BGSU prof launches database that tracks cases of police being arrested

Phil Stinson


BG Independent News

Phil Stinson, the go-to scholar for police shootings, has launched a new database that tracks instances of police going bad.

Stinson, who teaches criminal justice at Bowling Green State University, has created The Henry A. Wallace Police Crime Database. The site went live Tuesday and can be reached at: The database was funded the Wallace Action Fund of the Tides foundation.

Using media reports and court records, Stinson and a team of student assistants has compiled information on 8,006 instances of sworn nonfederal police officers being arrested between 2005 and 2012. That includes four cases in Wood County.*

The database uses 159 different variables to describe each individual case, providing data about the arrested officer, the officer, and the disposition.

What it doesn’t provide, Stinson said, is the name of the officer. “We’re not publishing names because we don’t see any benefit from a research perspective.”

However, using the details that are provided, someone could fairly easily discover those names, he said. “We’re not trying to hide so many facts that you couldn’t find them.”

Stinson said: “It’s important that there be knowledge of it so that law enforcement agencies can start to address it. These are not just one-offs and not just outliers. Some are huge problems.”

One part of addressing it is providing help for officers who are having problems. “You look at domestic violence, it just seems to be too many cases.”

“We envision people will use this database to learn about the incidence and prevalence of police misconduct in their own communities,” he said.

They may start looking up reports from their hometowns then “get lost in it and understand the phenomenon in a broader sense.”

Assault is the most commonly charged offense with simple assault at number one, and aggravated assault at number four.  Drunk driving is the second most commonly charged offense, followed by various types of official misconduct. Drug offenses are next. Drugs of choice in order are cocaine, marijuana, crack, steroids, and oxycodone.

Rounding out the most frequent offenses are: forcible fondling, false reports-false statements, intimidation, weapons law violation, and forcible rape.

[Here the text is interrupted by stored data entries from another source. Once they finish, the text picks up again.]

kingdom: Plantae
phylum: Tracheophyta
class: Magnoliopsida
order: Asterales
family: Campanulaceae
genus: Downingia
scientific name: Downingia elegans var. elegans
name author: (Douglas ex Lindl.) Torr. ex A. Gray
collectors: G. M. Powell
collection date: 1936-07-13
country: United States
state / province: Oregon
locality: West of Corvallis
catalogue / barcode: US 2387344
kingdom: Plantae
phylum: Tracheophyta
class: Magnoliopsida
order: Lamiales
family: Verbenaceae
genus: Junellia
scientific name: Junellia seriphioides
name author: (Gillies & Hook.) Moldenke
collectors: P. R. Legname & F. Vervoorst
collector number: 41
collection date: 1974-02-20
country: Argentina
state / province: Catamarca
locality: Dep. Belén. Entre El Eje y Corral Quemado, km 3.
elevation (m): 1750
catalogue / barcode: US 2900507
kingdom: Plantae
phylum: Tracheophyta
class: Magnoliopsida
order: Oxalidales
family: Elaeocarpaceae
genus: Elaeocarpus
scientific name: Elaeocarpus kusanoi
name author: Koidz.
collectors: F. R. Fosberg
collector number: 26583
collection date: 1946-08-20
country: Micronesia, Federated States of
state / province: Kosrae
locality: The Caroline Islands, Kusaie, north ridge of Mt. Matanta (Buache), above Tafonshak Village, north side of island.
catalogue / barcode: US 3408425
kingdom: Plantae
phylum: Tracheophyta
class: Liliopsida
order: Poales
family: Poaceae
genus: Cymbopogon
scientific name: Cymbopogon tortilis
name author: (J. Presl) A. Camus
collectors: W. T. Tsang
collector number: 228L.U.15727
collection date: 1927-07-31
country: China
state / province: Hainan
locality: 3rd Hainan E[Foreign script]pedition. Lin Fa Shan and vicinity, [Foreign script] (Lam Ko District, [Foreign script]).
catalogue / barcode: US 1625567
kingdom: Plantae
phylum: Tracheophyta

Of those sexually assaulted, Stinson said, just over half are under 18. And school resource officers are more likely to be commit sex crimes. He has uncovered a pattern of officers sexually abusing youths enrolled in Explorer programs.

This is the first time this information is available. Attempts by the federal government to gather the data have been stymied because it requires agencies to self-report. Some data is available, but not in a format that makes it so readily accessible.

Stinson said the database – the public database is a large subset of the data he has accumulated for his research which tracks 270 variables – comes from 48 Google alerts that track reports of cases of officers being arrested.

This digital dragnet has snared 6,596 individual nonfederal sworn law enforcement officers, employed by 2830 state and local law enforcement agencies in 1302 counties and independent cities from all 50 states. Once a case is identified, another search is created to track it. The researchers will then search court records to determine the outcome of the case.

Research assistants cull the stories, which are printed out, for all the essential variables. Stinson said he maintains the paper trail for all the work. This allows him and his research assistants to double check when a detail seems wrong. That process is ongoing.

Stinson said that the data has revealed some interesting trends. He found that 15 percent of cases of arrested officers were charged within three years of retirement. That seems to contradict earlier research that indicated if officers were going to get in trouble it would be early in their careers.

Also, 22 percent of officers arrested were also sued in federal court for civil rights violations.

Officers were less likely to be convicted of an offense involving a weapon if the gun was department issued, as opposed to privately owned. “It’s as if they were somehow entitled to use their department issued gun to scare their wife,” he said. “It makes no sense to me.”

In cases of misuse of Tasers, most involved people “who were not threat to the officers – homeless people, people in handcuffs, each other” and, he noted, people they discover having sex with their spouses. Those, he said, often seem like set ups.

The large number of drunk driving cases seems to go against the belief that “cops don’t arrest each other.” Maybe it’s “because something about the case that can’t be explained away.”

More than half involved accidents and almost 20 percent of the drunk driving cases involved a hit and run, he said.

And, he found, that Pennsylvania had an “alarmingly” large number of state troopers, on top of the most municipal police agencies of any state. “Doesn’t make sense the two together.”

The large number of officers may explain the large number of arrests.

“We’ll be surprised,” he said, “that people will find ways to use it that we never thought about.”


*Correction. The story originally misstated the number of arrests in Wood County.